The more efficient a catalyst is, the less energy is required to split the water. Some advanced fuel cells, which are referred to as regenerative fuel cells, combine both reactions.
However, most current fuel cells rely on hydrogen created from separate systems that is sold as fuel.
Right now, platinum group metals are considered the best catalysts for both reactions. The researchers don’t think this will change because “platinum is almost perfect,” Koel said.
With platinum group metals, the electrochemical reactions to draw out the hydrogen are quick and efficient, and the metals can withstand the harsh acidic conditions currently required for such reactions.
The issue, though, is that platinum is rare and costly. “You can’t really imagine replacing the transportation infrastructure with fuel cells based on platinum,” Koel said. “It’s too rare and too expensive to use at that scale.”
For such applications, platinum’s perfection may not be required. One sufficiently effective substitute, the researchers found, is hafnium oxyhydroxide that has been treated with a nitrogen plasma to incorporate nitrogen atoms into the material. Plasma is an ionized gas and is a state of matter in fluorescent lights and the sun.
Previously, numerous materials were overlooked for electrochemistry applications because they are non-conducting.

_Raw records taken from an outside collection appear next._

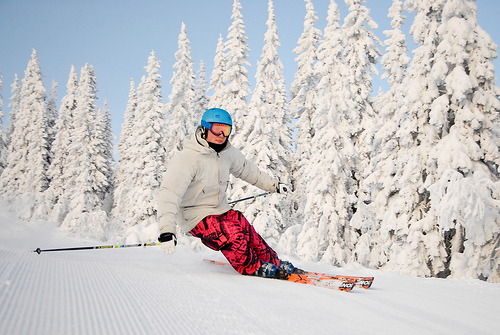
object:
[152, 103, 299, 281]
man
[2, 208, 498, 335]
mountain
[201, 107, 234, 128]
helmet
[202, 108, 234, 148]
head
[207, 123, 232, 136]
goggles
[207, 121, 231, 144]
face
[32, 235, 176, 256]
ski pole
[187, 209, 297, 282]
pants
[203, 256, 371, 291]
skis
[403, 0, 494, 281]
trees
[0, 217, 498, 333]
snow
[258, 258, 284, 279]
boots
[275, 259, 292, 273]
buckles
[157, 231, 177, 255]
gloves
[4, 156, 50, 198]
bottom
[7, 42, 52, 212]
tree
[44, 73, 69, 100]
cloud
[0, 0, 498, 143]
sky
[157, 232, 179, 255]
hand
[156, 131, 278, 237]
coat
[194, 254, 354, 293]
board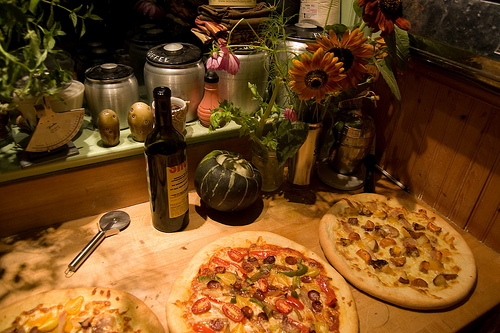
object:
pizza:
[0, 192, 478, 333]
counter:
[0, 112, 500, 333]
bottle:
[143, 86, 191, 234]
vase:
[247, 121, 376, 193]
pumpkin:
[194, 149, 263, 212]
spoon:
[64, 210, 130, 276]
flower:
[205, 0, 412, 170]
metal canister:
[82, 21, 324, 130]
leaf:
[372, 54, 403, 102]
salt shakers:
[96, 108, 120, 147]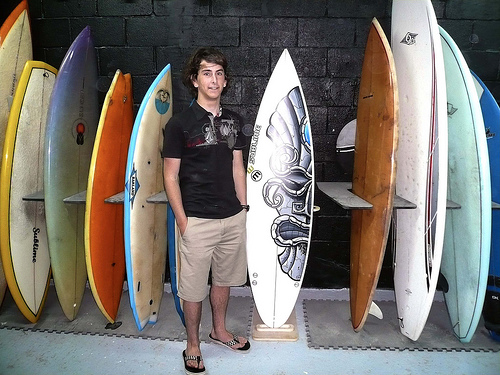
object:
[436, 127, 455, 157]
ground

However, the researchers discovered that processing hafnium oxide with the nitrogen plasma forms a thin-film of material that functions as a highly active catalyst that also survives in strong acid conditions. While this hafnium-based film is just about two-thirds as effective as platinum, hafnium is much cheaper than platinum.
Although these could be useful in fuel cells, Yang and Koel believe that the biggest potential for these types of materials are for systems that use a catalyst to electrochemically split water to produce hydrogen for use as fuel.

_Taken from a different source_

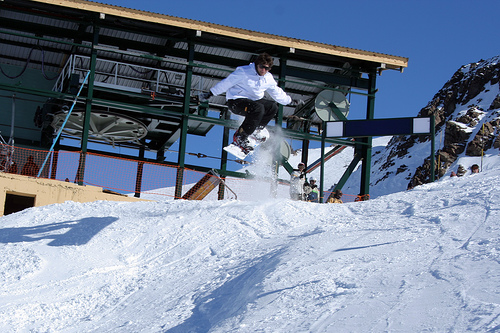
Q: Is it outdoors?
A: Yes, it is outdoors.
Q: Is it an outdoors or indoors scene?
A: It is outdoors.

“The future renewable economy heavily depends on how we can efficiently split water to generate hydrogen,” Yang said. “This step is pretty important.”
Yang and Koel emphasize that the discovery isn’t going result in a rush of new affordable technologies just yet or even in the near future. Currently, the method of producing the material is complex and confined to the lab.

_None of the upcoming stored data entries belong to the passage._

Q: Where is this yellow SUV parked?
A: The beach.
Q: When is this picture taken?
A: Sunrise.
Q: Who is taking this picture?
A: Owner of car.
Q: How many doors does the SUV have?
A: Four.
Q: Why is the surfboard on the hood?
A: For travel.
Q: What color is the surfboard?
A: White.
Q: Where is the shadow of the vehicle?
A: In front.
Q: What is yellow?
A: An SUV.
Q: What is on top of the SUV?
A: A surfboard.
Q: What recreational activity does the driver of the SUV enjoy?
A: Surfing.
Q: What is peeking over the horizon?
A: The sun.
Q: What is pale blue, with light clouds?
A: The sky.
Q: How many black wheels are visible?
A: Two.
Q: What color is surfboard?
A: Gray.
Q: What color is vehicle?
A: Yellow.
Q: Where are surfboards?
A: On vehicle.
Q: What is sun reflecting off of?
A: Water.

While they’ve confirmed the film’s performance, they also need to find a way to make it practically on a large scale. Instead, the researchers say that this discovery opens the door to finding materials that may be able to replace platinum.
“We still don’t understand why this particular material is so special, but we’re confident about the properties that we’ve measured,” Koel said. “The material is complicated, so we have a lot of work to do.”
Next, the researchers plan to test zirconium, which is even cheaper.
Support for the project came in part from the Princeton Center for Complex Materials, the National Science Foundation, the Simons Foundation, and the John Templeton Foundation.